Re: Converting PDF to JPG when using searchable images
Posted: 2018-04-07T13:36:12-07:00
by snibgo
pdfimages writes to files. Your command assumes it writes to stdout, so can be piped.
Scarred Sun wrote:'/usr/bin/convert' '-depth' '8' '-quality' '95' '-resize' '190' '-' '/tmp/transform_6ee557c14986.jpg'
What version IM are you running? In v7, you cannot operate on an image
before reading it, so the "-resize" should come
after "-".
Re: Converting PDF to JPG when using searchable images
Posted: 2018-04-07T17:29:02-07:00
by Scarred Sun
I'm using 6.9.7-4 in this case.
Re: Converting PDF to JPG when using searchable images
Posted: 2018-04-07T18:01:31-07:00
by fmw42
I do not think pdfimages has a stdout to pipe to convert (as snibgo said). So try separating the pdfimages command from the convert command. Save the result from the pdf images will be automatically created.
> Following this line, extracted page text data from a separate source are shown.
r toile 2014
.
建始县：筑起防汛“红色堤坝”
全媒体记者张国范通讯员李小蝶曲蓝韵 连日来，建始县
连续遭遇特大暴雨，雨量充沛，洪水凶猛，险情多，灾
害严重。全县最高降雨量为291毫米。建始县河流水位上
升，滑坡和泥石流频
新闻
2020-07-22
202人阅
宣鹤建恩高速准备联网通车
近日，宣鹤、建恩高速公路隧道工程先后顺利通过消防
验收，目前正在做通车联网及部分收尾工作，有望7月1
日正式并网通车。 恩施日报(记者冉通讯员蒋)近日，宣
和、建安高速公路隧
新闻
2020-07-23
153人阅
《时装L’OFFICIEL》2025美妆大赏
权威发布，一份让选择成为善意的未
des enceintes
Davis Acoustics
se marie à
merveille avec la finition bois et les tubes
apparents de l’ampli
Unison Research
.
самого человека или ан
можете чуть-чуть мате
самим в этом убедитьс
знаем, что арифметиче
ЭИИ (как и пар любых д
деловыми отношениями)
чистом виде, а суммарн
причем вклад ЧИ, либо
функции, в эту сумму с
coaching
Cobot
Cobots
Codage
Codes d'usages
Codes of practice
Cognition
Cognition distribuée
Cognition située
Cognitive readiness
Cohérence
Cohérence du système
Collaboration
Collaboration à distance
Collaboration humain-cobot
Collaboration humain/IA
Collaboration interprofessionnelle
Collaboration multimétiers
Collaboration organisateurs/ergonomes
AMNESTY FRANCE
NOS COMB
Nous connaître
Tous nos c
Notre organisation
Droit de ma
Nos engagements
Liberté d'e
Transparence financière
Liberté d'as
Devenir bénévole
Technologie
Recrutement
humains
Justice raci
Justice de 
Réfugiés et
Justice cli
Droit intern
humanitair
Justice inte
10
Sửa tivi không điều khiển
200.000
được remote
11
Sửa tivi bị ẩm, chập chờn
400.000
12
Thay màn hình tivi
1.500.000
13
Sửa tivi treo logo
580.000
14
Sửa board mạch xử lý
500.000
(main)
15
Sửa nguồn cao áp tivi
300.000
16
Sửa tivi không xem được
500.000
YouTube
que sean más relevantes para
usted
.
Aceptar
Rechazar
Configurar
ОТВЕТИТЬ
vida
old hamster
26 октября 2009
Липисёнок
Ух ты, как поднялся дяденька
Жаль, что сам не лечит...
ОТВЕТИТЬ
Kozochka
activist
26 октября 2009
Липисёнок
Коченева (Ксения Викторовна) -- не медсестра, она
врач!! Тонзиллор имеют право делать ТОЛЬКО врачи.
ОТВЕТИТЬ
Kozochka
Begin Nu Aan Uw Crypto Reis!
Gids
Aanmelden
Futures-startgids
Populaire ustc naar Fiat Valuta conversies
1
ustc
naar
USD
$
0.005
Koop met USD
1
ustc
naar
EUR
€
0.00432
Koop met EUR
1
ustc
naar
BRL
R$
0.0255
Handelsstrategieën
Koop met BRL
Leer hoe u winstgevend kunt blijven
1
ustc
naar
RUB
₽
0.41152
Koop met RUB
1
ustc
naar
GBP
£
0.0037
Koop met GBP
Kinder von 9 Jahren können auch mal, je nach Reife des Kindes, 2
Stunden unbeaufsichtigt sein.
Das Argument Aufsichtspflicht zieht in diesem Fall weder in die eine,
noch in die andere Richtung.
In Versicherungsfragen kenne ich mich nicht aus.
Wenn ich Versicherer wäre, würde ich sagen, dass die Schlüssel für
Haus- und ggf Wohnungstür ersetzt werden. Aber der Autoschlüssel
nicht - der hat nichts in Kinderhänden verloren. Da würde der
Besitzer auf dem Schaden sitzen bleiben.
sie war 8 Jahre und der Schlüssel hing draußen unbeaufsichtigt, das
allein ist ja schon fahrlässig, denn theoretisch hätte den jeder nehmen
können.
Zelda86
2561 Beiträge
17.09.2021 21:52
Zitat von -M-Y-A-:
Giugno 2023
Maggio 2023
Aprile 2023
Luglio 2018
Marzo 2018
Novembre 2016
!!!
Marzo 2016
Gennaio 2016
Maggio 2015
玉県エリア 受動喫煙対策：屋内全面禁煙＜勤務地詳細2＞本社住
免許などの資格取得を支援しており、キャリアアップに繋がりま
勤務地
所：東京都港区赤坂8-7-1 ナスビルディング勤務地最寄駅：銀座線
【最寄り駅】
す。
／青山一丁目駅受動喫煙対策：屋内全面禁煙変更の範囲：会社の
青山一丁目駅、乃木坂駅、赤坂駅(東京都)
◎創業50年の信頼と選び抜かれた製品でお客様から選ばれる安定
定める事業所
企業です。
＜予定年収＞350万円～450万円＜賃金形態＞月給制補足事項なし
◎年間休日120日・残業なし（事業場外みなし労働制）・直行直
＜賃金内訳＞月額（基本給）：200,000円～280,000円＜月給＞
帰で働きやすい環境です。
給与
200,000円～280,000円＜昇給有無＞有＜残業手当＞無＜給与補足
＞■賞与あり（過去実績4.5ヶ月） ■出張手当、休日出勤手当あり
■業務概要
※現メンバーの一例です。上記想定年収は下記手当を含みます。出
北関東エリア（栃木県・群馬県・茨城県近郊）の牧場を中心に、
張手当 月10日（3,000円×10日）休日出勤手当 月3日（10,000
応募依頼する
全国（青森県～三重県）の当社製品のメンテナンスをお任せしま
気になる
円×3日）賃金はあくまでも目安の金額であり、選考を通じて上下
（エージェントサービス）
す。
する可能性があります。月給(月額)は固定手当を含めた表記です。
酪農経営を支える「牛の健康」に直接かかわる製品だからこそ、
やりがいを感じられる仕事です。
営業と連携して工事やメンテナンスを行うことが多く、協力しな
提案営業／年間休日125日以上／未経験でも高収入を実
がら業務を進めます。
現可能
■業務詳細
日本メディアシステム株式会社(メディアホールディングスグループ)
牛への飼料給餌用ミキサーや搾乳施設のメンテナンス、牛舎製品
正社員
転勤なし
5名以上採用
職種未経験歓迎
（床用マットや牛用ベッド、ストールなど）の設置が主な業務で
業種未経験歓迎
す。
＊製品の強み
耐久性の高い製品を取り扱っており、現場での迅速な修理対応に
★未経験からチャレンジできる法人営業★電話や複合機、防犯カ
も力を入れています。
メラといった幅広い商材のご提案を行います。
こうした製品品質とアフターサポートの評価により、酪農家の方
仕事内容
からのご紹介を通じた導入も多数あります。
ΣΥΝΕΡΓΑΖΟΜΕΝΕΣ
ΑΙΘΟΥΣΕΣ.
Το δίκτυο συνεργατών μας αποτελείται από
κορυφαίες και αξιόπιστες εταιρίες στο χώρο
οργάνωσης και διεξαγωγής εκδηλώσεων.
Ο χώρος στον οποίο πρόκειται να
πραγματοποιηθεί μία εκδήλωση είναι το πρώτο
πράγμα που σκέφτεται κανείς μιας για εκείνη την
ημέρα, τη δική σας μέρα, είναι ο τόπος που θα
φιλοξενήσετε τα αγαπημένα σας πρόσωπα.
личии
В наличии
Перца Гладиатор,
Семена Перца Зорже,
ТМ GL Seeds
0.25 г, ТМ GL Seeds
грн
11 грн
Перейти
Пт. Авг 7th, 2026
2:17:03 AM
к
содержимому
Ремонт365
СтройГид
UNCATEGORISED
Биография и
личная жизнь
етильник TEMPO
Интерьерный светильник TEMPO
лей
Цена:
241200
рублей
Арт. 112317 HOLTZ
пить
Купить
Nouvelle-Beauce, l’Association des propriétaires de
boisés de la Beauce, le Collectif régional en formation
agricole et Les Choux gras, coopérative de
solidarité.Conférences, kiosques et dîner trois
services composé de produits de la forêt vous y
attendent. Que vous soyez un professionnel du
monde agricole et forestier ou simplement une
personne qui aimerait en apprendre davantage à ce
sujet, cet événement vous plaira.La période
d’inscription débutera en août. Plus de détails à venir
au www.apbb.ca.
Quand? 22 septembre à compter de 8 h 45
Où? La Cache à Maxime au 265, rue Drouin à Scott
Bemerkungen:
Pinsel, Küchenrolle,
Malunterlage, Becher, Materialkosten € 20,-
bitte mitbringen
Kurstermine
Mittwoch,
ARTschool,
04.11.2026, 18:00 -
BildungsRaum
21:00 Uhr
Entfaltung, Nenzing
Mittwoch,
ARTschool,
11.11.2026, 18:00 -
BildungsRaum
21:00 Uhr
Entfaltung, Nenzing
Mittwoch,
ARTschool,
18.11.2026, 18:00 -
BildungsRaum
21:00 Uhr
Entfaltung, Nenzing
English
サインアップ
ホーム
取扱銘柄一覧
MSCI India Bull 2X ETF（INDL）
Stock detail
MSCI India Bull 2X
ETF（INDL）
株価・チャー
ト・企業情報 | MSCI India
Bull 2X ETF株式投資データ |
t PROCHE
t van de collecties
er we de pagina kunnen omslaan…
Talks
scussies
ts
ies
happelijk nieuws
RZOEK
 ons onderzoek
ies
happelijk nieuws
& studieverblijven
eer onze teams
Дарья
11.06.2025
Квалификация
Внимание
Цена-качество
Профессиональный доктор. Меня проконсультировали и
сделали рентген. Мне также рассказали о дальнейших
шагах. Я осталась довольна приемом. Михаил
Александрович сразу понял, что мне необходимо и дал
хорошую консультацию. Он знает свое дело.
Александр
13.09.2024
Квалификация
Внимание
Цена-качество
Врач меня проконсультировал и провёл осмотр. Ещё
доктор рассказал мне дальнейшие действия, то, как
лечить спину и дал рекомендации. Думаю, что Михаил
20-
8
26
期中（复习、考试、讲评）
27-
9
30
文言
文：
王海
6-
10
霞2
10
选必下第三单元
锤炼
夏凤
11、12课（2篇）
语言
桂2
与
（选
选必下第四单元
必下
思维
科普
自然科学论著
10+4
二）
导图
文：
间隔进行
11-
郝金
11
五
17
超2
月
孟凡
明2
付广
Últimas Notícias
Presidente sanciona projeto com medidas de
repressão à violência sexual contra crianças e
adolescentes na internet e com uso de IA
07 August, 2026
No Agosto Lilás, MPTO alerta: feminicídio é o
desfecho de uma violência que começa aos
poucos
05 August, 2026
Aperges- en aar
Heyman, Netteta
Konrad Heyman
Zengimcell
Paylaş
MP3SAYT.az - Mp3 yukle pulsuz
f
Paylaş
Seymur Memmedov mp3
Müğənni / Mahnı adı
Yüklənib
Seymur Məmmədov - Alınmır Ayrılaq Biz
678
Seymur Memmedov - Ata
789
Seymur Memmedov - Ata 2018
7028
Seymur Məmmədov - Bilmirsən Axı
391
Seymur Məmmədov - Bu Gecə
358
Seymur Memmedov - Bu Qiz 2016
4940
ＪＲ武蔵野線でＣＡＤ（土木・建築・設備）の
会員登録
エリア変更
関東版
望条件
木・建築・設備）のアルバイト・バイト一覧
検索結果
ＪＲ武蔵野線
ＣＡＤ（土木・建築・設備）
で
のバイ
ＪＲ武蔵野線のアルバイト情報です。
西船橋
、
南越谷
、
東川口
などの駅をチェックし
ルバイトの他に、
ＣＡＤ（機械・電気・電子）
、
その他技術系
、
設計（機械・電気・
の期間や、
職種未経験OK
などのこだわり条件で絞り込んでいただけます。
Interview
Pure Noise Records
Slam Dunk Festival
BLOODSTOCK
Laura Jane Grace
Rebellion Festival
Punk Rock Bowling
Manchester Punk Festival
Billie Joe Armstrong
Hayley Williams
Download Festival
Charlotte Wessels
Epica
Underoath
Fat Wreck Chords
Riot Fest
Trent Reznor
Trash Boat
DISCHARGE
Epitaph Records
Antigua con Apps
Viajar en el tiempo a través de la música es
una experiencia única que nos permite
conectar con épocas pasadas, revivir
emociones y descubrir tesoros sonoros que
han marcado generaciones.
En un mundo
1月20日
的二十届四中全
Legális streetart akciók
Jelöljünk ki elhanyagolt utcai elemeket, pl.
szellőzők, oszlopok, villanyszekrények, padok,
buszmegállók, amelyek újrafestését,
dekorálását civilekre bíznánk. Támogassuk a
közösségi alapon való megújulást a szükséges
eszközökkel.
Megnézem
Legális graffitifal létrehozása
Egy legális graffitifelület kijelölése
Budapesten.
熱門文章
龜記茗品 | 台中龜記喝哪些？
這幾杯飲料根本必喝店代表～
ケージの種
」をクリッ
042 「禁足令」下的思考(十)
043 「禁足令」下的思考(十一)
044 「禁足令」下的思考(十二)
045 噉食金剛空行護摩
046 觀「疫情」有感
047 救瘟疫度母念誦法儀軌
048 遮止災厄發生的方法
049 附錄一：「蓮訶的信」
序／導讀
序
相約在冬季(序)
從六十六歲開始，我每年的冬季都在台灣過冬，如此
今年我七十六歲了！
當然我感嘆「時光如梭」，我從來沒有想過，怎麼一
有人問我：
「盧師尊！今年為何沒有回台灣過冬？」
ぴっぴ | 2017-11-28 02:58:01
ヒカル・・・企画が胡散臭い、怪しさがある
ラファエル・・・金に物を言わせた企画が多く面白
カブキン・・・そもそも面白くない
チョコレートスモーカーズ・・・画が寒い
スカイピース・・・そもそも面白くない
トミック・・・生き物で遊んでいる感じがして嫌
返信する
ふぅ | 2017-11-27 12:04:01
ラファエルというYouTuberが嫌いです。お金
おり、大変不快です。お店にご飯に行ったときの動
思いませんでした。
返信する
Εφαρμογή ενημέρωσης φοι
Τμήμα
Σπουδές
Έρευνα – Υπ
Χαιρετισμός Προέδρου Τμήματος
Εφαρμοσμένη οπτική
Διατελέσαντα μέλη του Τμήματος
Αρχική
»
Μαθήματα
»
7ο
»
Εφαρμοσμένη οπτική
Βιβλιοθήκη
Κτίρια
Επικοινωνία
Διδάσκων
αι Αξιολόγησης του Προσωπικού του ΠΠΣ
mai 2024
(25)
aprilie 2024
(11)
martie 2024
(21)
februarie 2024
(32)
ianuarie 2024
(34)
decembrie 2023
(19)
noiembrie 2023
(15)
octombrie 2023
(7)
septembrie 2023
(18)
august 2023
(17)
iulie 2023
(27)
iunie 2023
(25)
Also as snibgo said, better to read the input right after convert as proper IM syntax.
For example:
Code: Select all
pdfimages -f 1 -l 1 -png lena1.pdf lena1
creates lena1-000.png
Seems that it does not respect the lack of -p and still seems to write page numbers anyway.
Then do
Re: Converting PDF to JPG when using searchable images
Posted: 2018-04-07T19:24:17-07:00
by snibgo
pdfimages always includes the image number within the filename. With option "-p", it also includes the page number. (A pdf file may contain pages with more than one image, and pages with no images.)
Re: Converting PDF to JPG when using searchable images
Posted: 2018-04-07T19:48:16-07:00
by fmw42
snibgo wrote: ↑2018-04-07T19:24:17-07:00
pdfimages always includes the image number within the filename. With option "-p", it also includes the page number. (A pdf file may contain pages with more than one image, and pages with no images.)
Thanks for the clarification. I misunderstood the meaning of -000.
Re: Converting PDF to JPG when using searchable images
Posted: 2018-04-08T13:33:45-07:00
by Scarred Sun
The lack of a pipe leaves me in a bind--I'm actually using this along with Mediawiki to convert PDFs to JPG (thus the earlier gs use.) Are there any other options besides gs and pdfimages for this task? I'm assuming ImageMagick can't do this natively.
Re: Converting PDF to JPG when using searchable images
Posted: 2018-04-08T13:49:28-07:00
by fmw42
Imagemagick used Ghostscript to process PDF images. So not natively with it.